Education in the Chinese Hills

by LO CH’UAN-FANG and RUTH EARNSHAW LO

1

The Professor Speaks

HUA CHUNG COLLEGE
HSICHOW, YUNNAN, CHINA
THE plight of the college professor in China today is as familiar to the man in the street as the notorious wealth of war profiteers. After six long years of refugee life, the once honored intellectual aristocrat of Chinese society is forced to accept a mode of existence only a few steps higher than that of the proverbially poor and maltreated Chinese coolie. Unlike the physical toiler, who is accustomed to hardships and deprivations of all kinds, the college professor in China has had to learn to readjust himself to ever deteriorating circumstances. This constant demand for readjustment has not been easy for one who, before the war, enjoyed the luxury of social prestige, economic security, and the ready gratification of intellectual cravings. The professor in wartime China has made himself conspicuous, not by his mental wealth, but by his material poverty.
Most distressing, perhaps, to the academic mind is the loss or scarcity of the essential tools of education. To his infinite sorrow, the refugee professor is obliged to curtail both teaching and research, for the simple but weighty reason that educational and research materials are limited, and cannot be replenished for a long time to come. Thus the very fulfillment of professorial duties and ambitions is greatly handicapped. Books are rare or out of reach, and the price of paper is becoming prohibitive — not to mention the absence of laboratory facilities for scientific investigations.
Most college teachers have lost contact with the outside world of learning. Since Pearl Harbor, for example, I have not been able to buy a single book or subscribe to a single periodical. The college library has nothing new to offer either. After a little while one is forced to recognize the unpleasant truth that the professorial mind is becoming stale and isolated, and can present to the students nothing better than a repetition of old lecture notes. Sometimes a professor may not mind repeating the same lecture to different classes, but sooner or later he gets tired of saying the same thing every year. Sad is the moment when he discovers that what he knows to be antiquated doctrine is dutifully recorded in students’ notebooks as precious truth.
It is equally impossible to try to live up to one’s educational ideal by enforcing high scholastic standards upon students, most of whom do not own a single textbook on any subject. For very few textbooks are available either in the market or in the college reading room. It is this feeling of being compelled to remain ignorant in one’s own field of study, and to relinquish high standards of education, that makes college teaching in China today a demoralizing routine.
Literature of general interest is just as difficult to get as college textbooks. In our college, which is located in the backwoods of Yunnan, the newspapers that reach us are at least three days old. One is fortunate indeed if one can get hold of a copy of Life or the Reader’s Digest of any date. It is greedily consumed and shared by the whole faculty. Thanks to the American Information Service and the Press of the British Embassy, one may gain an inkling of what is going on in the world through the war bulletins that they distribute among the English-speaking public in China.

§ Data supplied

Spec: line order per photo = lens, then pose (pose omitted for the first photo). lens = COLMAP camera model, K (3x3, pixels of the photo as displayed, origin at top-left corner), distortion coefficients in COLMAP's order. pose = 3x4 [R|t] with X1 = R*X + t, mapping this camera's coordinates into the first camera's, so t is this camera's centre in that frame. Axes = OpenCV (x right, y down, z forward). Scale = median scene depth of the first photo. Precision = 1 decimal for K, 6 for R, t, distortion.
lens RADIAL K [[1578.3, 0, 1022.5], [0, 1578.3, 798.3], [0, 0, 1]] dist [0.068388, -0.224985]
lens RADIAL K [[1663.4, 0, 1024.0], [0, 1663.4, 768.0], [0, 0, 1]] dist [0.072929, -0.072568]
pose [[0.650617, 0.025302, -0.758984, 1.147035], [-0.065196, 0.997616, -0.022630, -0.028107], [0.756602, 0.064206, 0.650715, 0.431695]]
--
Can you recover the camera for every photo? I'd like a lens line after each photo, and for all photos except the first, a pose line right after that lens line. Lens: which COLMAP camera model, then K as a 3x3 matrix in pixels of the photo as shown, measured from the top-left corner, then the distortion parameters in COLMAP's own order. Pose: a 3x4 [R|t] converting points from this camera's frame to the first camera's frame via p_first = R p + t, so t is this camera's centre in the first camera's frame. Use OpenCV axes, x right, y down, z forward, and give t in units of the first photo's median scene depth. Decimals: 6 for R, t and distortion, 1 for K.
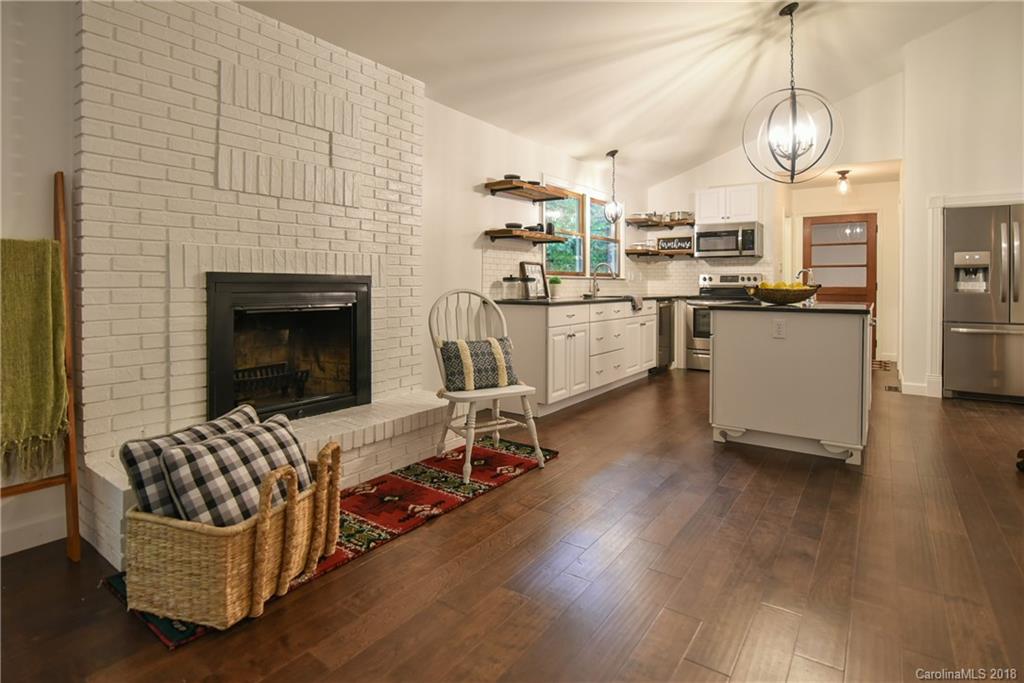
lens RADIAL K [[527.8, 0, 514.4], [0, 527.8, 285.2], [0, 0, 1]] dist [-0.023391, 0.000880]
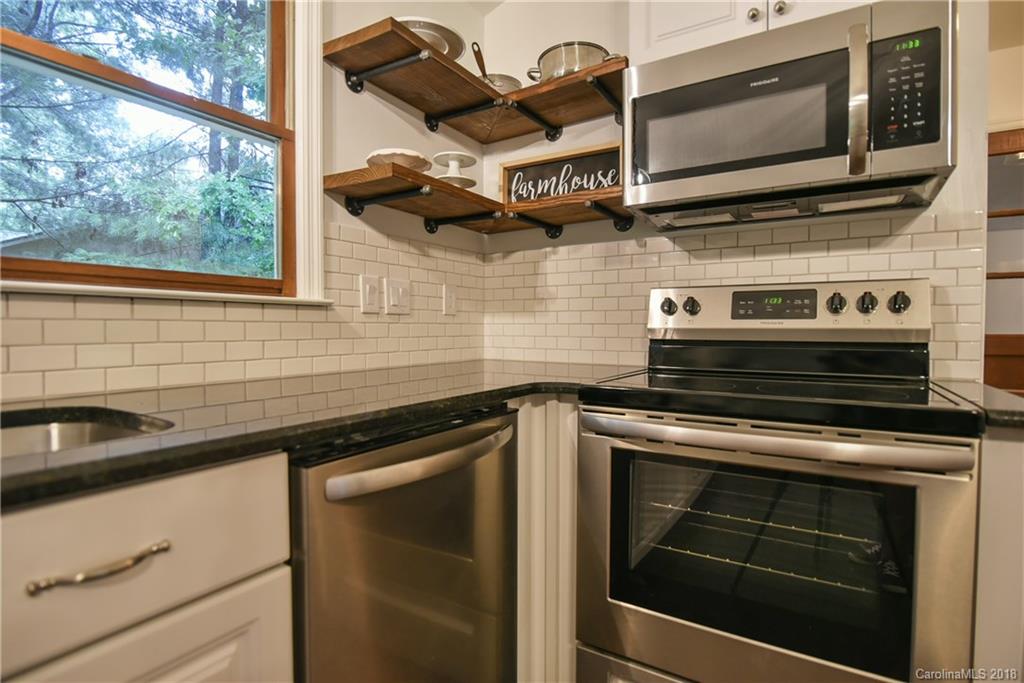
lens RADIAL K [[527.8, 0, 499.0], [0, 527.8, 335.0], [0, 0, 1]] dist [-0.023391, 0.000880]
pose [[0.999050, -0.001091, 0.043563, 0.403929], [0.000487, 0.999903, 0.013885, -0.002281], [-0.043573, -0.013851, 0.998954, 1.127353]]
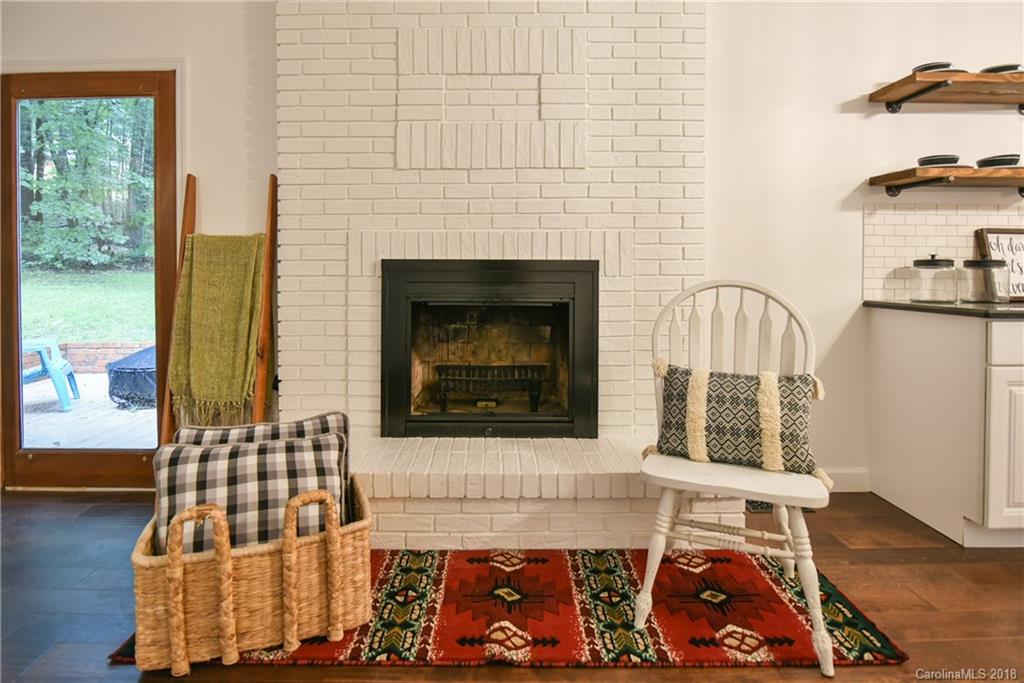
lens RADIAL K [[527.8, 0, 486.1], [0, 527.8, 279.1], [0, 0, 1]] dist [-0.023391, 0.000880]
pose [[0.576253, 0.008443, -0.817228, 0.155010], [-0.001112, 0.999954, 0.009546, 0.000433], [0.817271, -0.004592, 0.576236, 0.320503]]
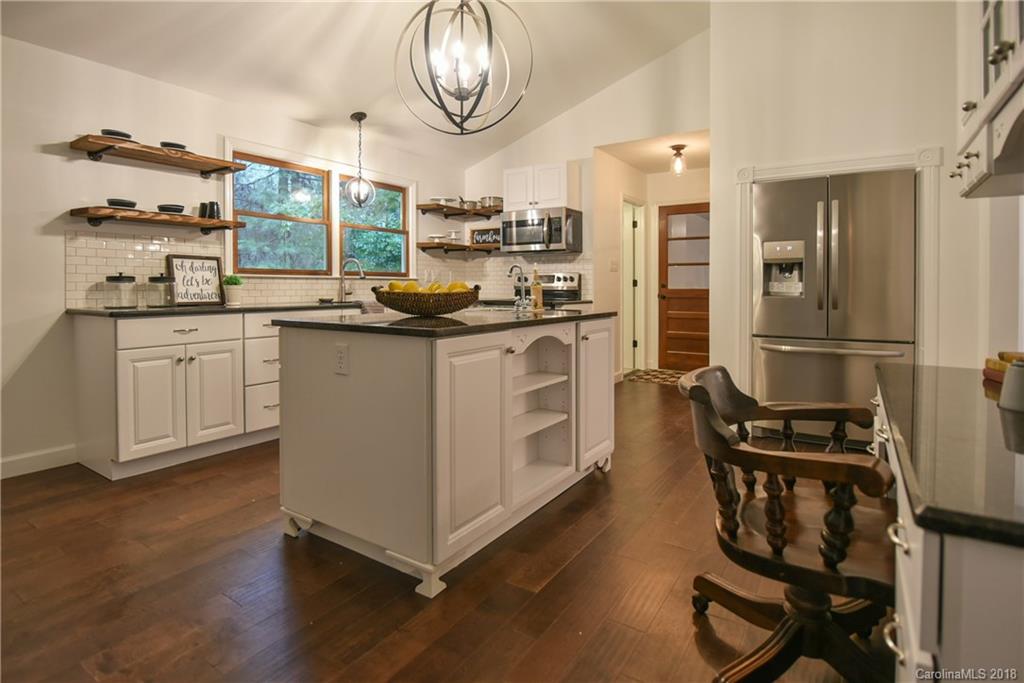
...
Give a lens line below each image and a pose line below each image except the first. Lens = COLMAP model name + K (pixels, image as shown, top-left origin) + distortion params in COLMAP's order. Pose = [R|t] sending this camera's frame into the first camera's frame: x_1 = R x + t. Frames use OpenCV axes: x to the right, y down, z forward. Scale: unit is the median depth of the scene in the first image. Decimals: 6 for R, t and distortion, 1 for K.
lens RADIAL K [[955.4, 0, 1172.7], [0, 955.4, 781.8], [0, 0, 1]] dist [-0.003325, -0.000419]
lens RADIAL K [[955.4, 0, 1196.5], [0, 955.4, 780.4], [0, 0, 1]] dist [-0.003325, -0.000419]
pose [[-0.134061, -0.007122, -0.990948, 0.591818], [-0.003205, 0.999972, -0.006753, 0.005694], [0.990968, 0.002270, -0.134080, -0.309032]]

§ Exercise objective
Go on with the essay on wartime college teaching in China from the point where it stops. The entries are separate material, unrelated to the essay on college teaching in wartime China.

§ Answer to the exercise
In the wartime Chinese college, research is carried on only under exacting conditions. The most general references are often not available. In one refugee college, the only encyclopedia that it possesses is almost sixty years old. For physical and chemical experiments, the supply of electric power is a problem, even for the equipment and materials at one’s disposal. Social scientists who wish to make an extensive survey of any kind are confronted with the difficulty of communication and transportation.
In spite of all the handicaps, however, some research is going on in almost every refugeo college in China. The pursuit of knowledge for its own sake has not been willingly abandoned by the povertystricken professor. As is to be expected at this time, there is a great demand for research in the practical fields of industrial chemistry, physical engineering, meteorology, and wartime economy. The Chinese Ministry of Economics, with the coöperation of the Ministry of Education, is offering prizes ranging from $5000 to $100,000, Chinese currency, to anyone who succeeds in inventing native processes for the manufacture of war and industrial commodities. Since the migration of Chinese colleges has brought them into close contact with the tribes of Miao, Lo-Lo, Ch’iang, and others, philologists and sociologists have been busy studying their dialects and folklore. The Ministry of Education has contributed toward the maintenance of scientific research by awarding prizes for distinguished works and by making grants in aid of special studies.

In school the professor struggles to present a semblance of higher learning in the absence of adequate laboratory equipment, reading references, and other ordinary teaching aids; at home he has to labor even harder to satisfy more material needs. His domestic problems are numerous, though of a different nature. First of all, he cannot depend on domestic help to relieve him from the drudgery of housekeeping. When he is not occupied with teaching, he has to lend assistance to his wife in marketing, cooking, washing, or looking after the children.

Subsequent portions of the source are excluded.